Next month’s column will cover the Oscar films nominated for Best Picture, but this month I chose to review two of the top documentaries from 2016. Both of these wonderful films should be nominated for Best Documentary Feature, and both have a great chance at winning.
The Best Documentary Award at the Oscars is tricky business. A few years ago, a friend and I discussed this very dilemma. He said “This year’s nominees included a film about Latin American child immigrants, a film about Daniel Eisenberg, a film about revolution in Burma, and a film about the corporate-industrial-food complex. And what wins? A film about dolphins.” Of course he was talking about The Cove, winner of the Best Documentary Feature award in 2010. But as I pointed out to him, the category is Best Documentary Feature, not “Most Important Issue.” A documentary is still a film, a piece of art composed by a team—led by a director—but also including writers, editors, a cinematographer, camera operators, assistants, and producers. It is still a film. That is how I look at documentaries.
This smart, and polemical, documentary chronicles the U.S. prison system and the racial inequalities therein. The film takes a somewhat traditional approach to the form, incorporating certain historical artifacts, graphs, animation, news coverage, interviews, and intertitles. Director Ava DuVernay is no stranger to civil rights media, having directed the powerful Selma just a few years ago. The sum total is a tight package that strongly makes its points and enables her vision.
The central point is very easy to discern: the prison system incarcerates blacks at a disproportionate rate. We are given a sound historical lesson on the prison system going back to the slave era, and experts back up the points with contemporary interviews to support that view. The material is presented logically, viscerally, and personally. We see the bureaucratic side as well as the human side, and we even get opposing points of view from all parts of the political spectrum. The material itself will win over the audience, but the technical aspects are also highly professional and detailed—in particular, the editing. That wins it for me.
Reactions to the film have been along predictable political lines: those on the Right dismiss the film as Leftist propaganda while those on the Left point to the film as an exposé of a corrupt political system instigated by the Right. The problem with these views is that they miss the most scathing part of the film: everyone is implicated. The Clinton and Obama administrations are excoriated as much as the Reagan, Bush, and George W. Bush administrations. DuVernay gives a general criticism of the entire system and both political parties. That is exactly what makes this film so powerful.
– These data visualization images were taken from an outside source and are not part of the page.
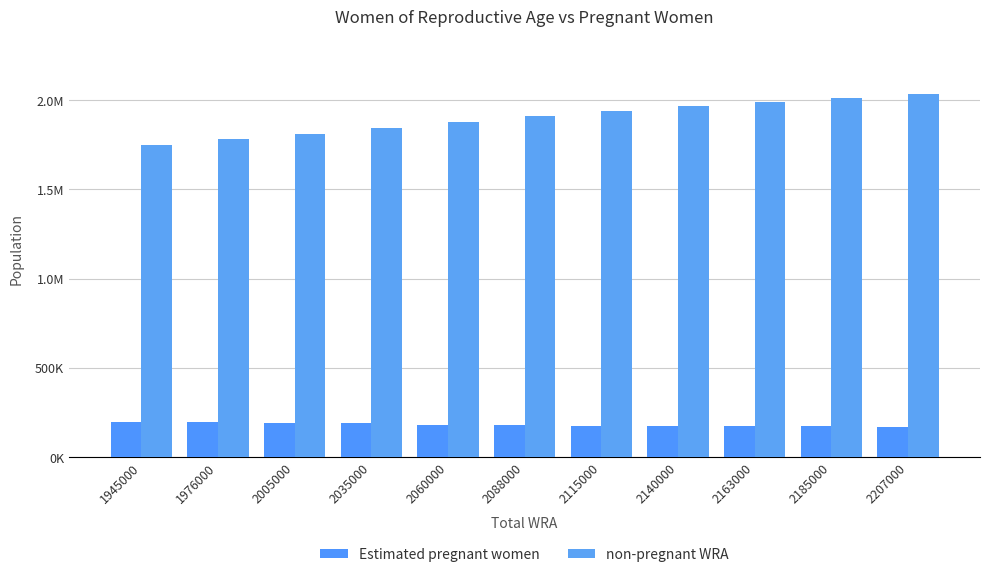

What is the maximum value shown in the chart?

2037895.2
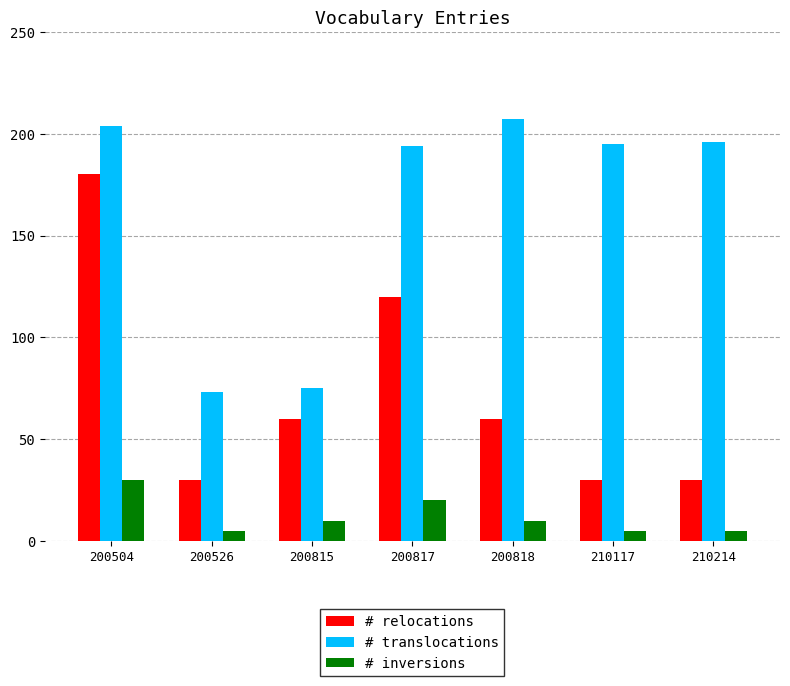

Which series has the largest total across all categories?

# translocations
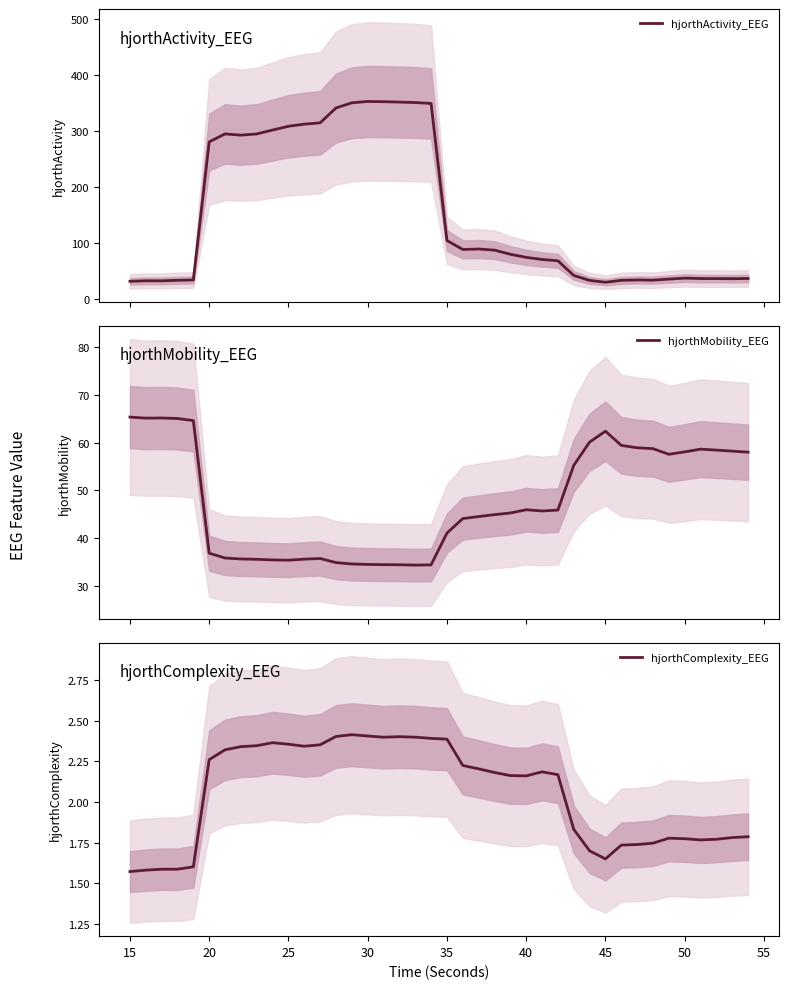

Rank the series by their maximum value, from lowest to highest.

hjorthComplexity_EEG, hjorthMobility_EEG, hjorthActivity_EEG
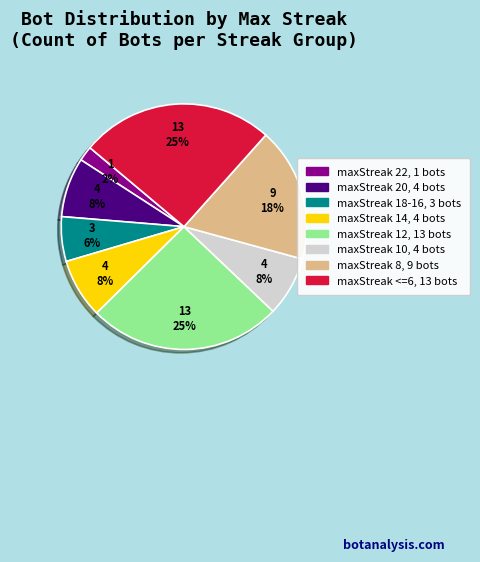

How many segments does this pie chart have?

8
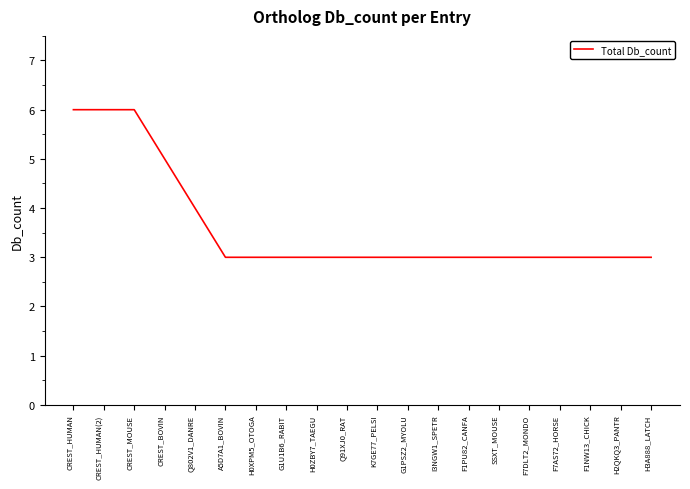

Where is the data nearest to the value 4?

Q802V1_DANRE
You will like this if you enjoyed An Inconvenient Truth, Cartel Land, and/or Food Inc.
Available on Netflix.
Fire at Sea (2016)
If 13th is a more traditional documentary, Fire at Sea is the polar opposite. Gianfranco Rosi’s film is a poetic, languid, even ethereal look at the intersection of mass migration and the daily life of Italian islanders. Fire at Sea finds the beauty in simple, static-camera takes of interesting images—a helicopter taking off at night or a pregnant woman with twins being examined by a doctor (where neither can speak the other’s language). It is in moments such as these that we understand the power of film, and it makes us feel very much like the Parisians watching the first filmed images from the Lumière brothers in 1895: we are seeing things for the first time.
Rosi’s film is the Italian Oscar entry for Best Foreign Language Film as well as a strong contender for Best Documentary Feature. It chronicles life on the Italian island of Lampedusa—a small outpost far off the coast of Sicily, equidistant from both Italy and the coasts of Tunisia and Libya. It is a destination point for Africans migrating to Europe—a crossing that is both treacherous and intricate. It is literally finding a needle in a haystack: a small speck of an island in the vast Mediterranean Sea. The images of those immigrants are heartbreaking and hardening. The verisimilitude of their pain and suffering is poignant.
While the film spends ample time on the immigrants and those who save and treat them, we also spend time on land as well. The film follows a young boy, Samuele, who goes about his daily life: making and playing with a slingshot, hanging out with his friend, talking to his father and grandmother. As immigrants fight for their lives just off the coast, life still goes on for the inhabitants of the island. The juxtaposition of the two (unrelated) stories is the masterstroke of the film: that simple life is exactly what the immigrants are striving toward. That’s all.
You will like this if you enjoyed The Act of Killing, The Missing Picture, and/or Terraferma.
Opened at the Sie Film Center on 12/30.